Bei einigen Nudeln ist sofort klar, woher sie ihren mal seltsamen, mal wohlklingenden und teils auch sehr drolligen Namen haben. (Wir gucken euch an, Alfabeto, Papiri und Radiatori!) Bei der Scarpinocc kommt man eher nicht von selbst darauf, warum diese Nudel so heißt, wie sie eben heißt. Jedoch: So hart wie der Name klingt, so hart ist auch der namensgebende Gegenstand bei dieser Nudel.

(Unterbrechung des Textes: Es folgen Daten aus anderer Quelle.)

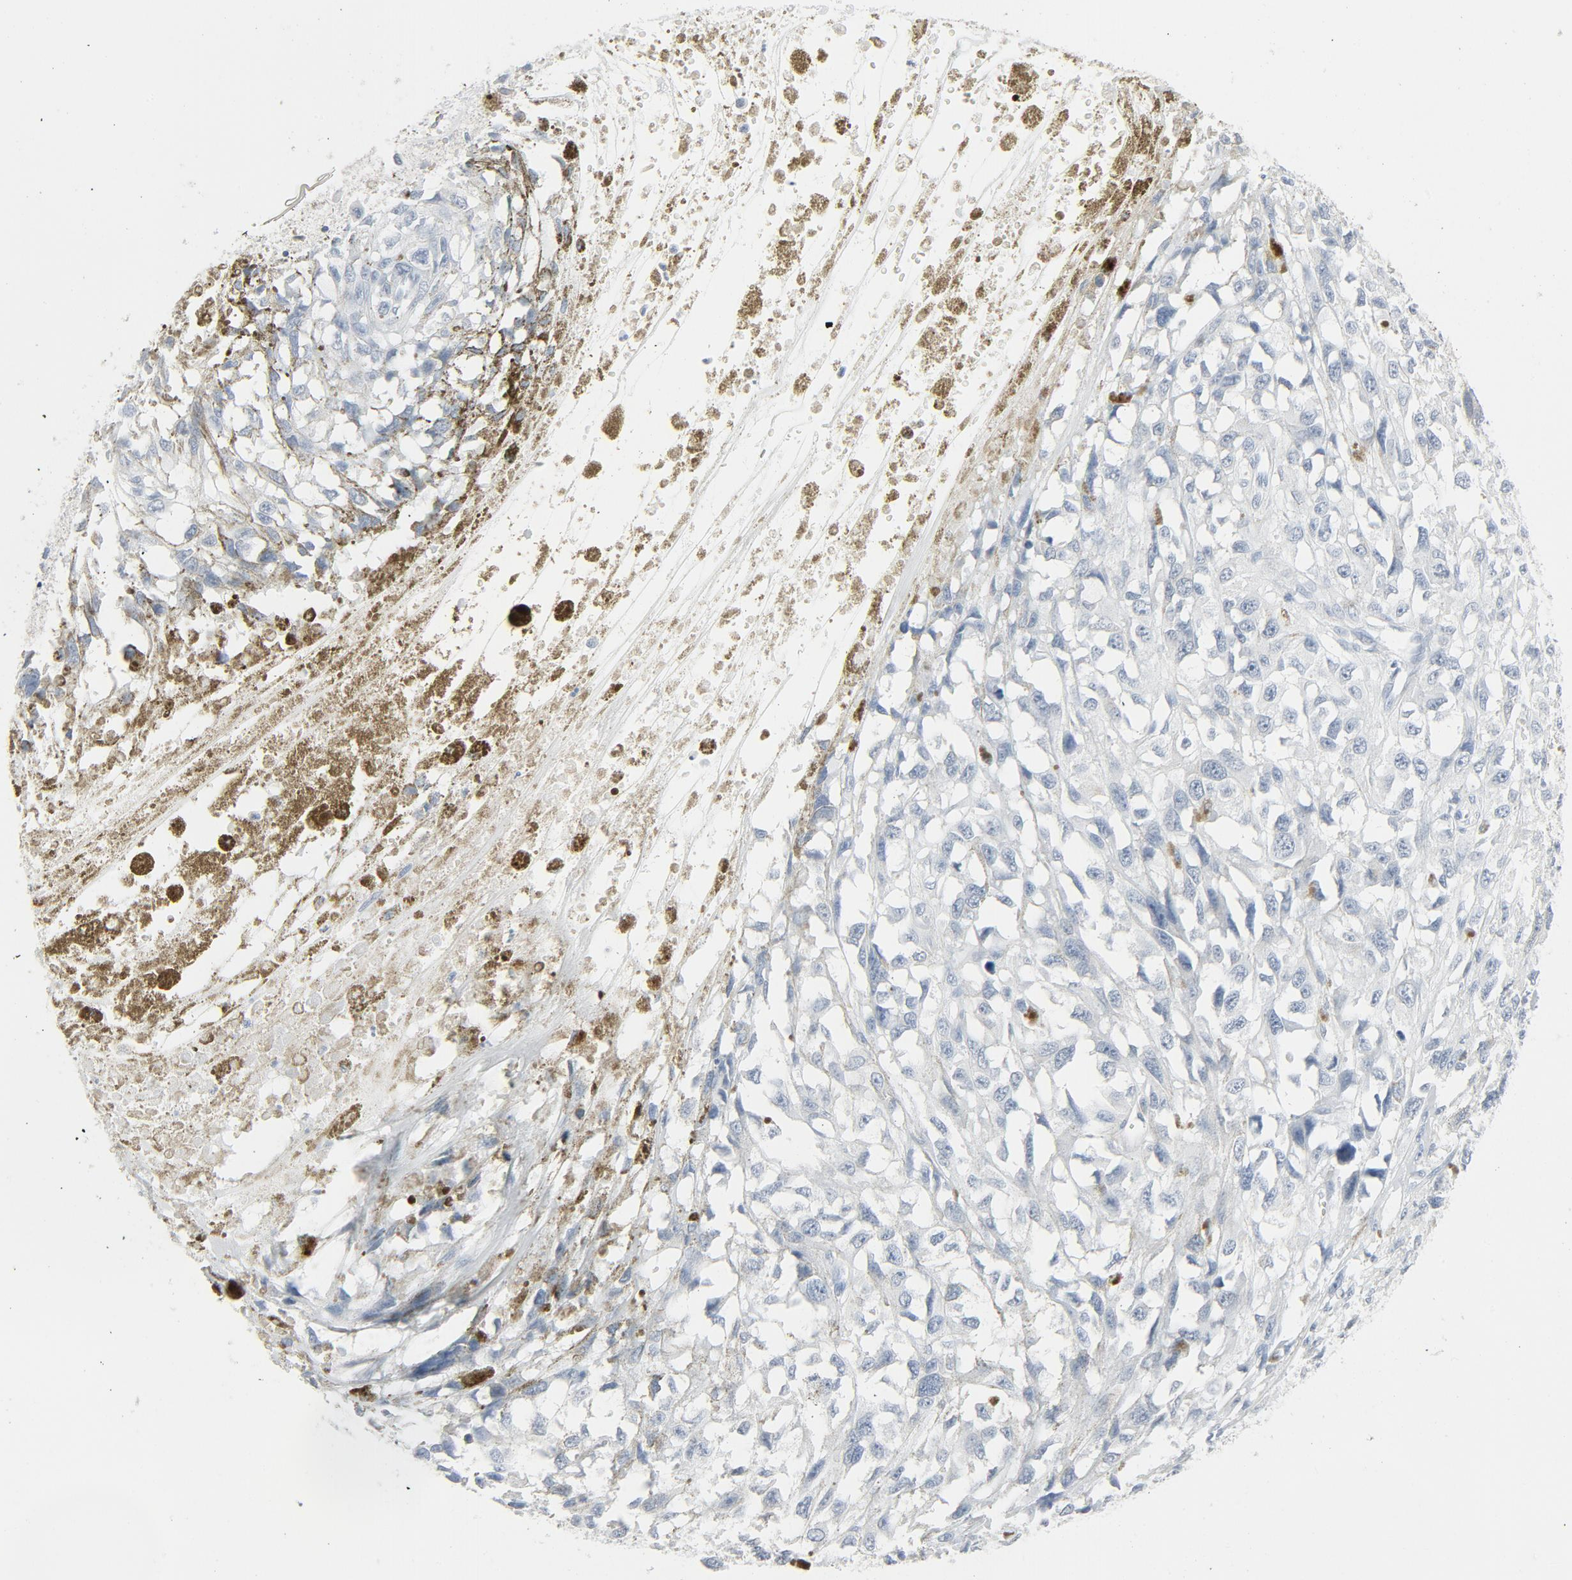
{"staining": {"intensity": "negative", "quantity": "none", "location": "none"}, "tissue": "melanoma", "cell_type": "Tumor cells", "image_type": "cancer", "snomed": [{"axis": "morphology", "description": "Malignant melanoma, Metastatic site"}, {"axis": "topography", "description": "Lymph node"}], "caption": "Image shows no significant protein expression in tumor cells of melanoma. The staining is performed using DAB brown chromogen with nuclei counter-stained in using hematoxylin.", "gene": "FGFR3", "patient": {"sex": "male", "age": 59}}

"Scarpa" ist italienisch und bedeutet "Schuh". Zugegeben: So richtig schuhig sieht die Scarpinocc nicht aus. Dennoch wird unter Nudelexpertinnen und -experten behauptet, sie sei nach den traditionellen Holzschuhen benannt, die in der lombardischen Heimat der Nudel früher gern getragen worden sein sollen. Hier und da liest man auch, es seien Stoffschuhe gewesen.
Zum aus den Latschen kippen lecker

Einen Vorteil hat die Nudel allerdings gegenüber Holzclogs und anderem Schuhwerk: Anstatt einen mehr oder minder muffigen Fuß beherbergen zu müssen, füllt man das kleine Pastateilchen mit Köstlichem! Cremige Käsesorten sind in dem Teig genauso gut aufgehoben wie Brotkrumen gemischt mit Grana Padano und herrlichen Gewürzen.
So bringt die Pasta von sich aus schon so viel Geschmack mit, dass du dir über eine raffinierte Soße gar keine Gedanken machen musst: Serviere die Nudel einfach mit etwas geschmolzener Butter, Grana Padano und Salbei. Schon ist die Scarpinocc genussbereit. In der kleinen Mulde transportiert die pantoffelige Pasta die leckeren Zutaten zuverlässig vom Teller in den Mund.
Lerne die Scarpinocc kennen und erlebe einen Genuss zum aus den Latschen kippen!